> What you should do: Using the data below, return the stretch from the line that contains "right shoulder: (293, 135)" through the line that contains "right ankle: (183, 386)", both included, exactly as it stands and nothing beyond it.
○ ○ ○
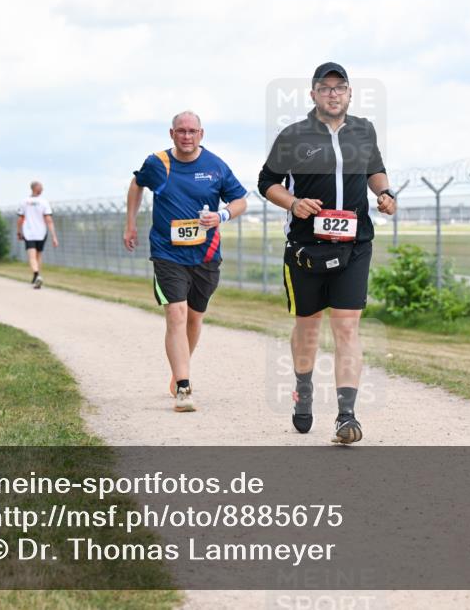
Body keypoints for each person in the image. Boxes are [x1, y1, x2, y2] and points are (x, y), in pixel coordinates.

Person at [258, 62, 396, 444]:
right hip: (306, 247)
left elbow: (375, 169)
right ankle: (303, 387)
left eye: (340, 87)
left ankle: (346, 416)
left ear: (350, 93)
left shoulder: (364, 131)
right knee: (308, 326)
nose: (333, 94)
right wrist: (293, 202)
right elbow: (267, 182)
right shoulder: (293, 135)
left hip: (354, 245)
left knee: (347, 326)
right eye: (325, 88)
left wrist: (384, 192)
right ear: (313, 94)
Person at [124, 111, 248, 413]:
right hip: (167, 252)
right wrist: (130, 224)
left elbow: (240, 201)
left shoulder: (216, 166)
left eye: (192, 131)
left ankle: (180, 369)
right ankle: (183, 386)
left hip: (206, 254)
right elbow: (137, 183)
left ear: (201, 134)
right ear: (172, 134)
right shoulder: (158, 163)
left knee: (194, 318)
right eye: (181, 131)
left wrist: (221, 216)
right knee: (176, 314)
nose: (187, 136)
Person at [16, 181, 58, 289]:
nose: (43, 189)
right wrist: (54, 236)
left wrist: (19, 231)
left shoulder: (24, 202)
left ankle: (36, 275)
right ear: (36, 188)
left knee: (32, 256)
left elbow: (20, 219)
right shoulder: (44, 202)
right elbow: (49, 220)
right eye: (41, 187)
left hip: (29, 232)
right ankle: (37, 276)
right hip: (41, 233)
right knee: (38, 255)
○ ○ ○
> Your solution:
right shoulder: (293, 135)
left hip: (354, 245)
left knee: (347, 326)
right eye: (325, 88)
left wrist: (384, 192)
right ear: (313, 94)
Person at [124, 111, 248, 413]:
right hip: (167, 252)
right wrist: (130, 224)
left elbow: (240, 201)
left shoulder: (216, 166)
left eye: (192, 131)
left ankle: (180, 369)
right ankle: (183, 386)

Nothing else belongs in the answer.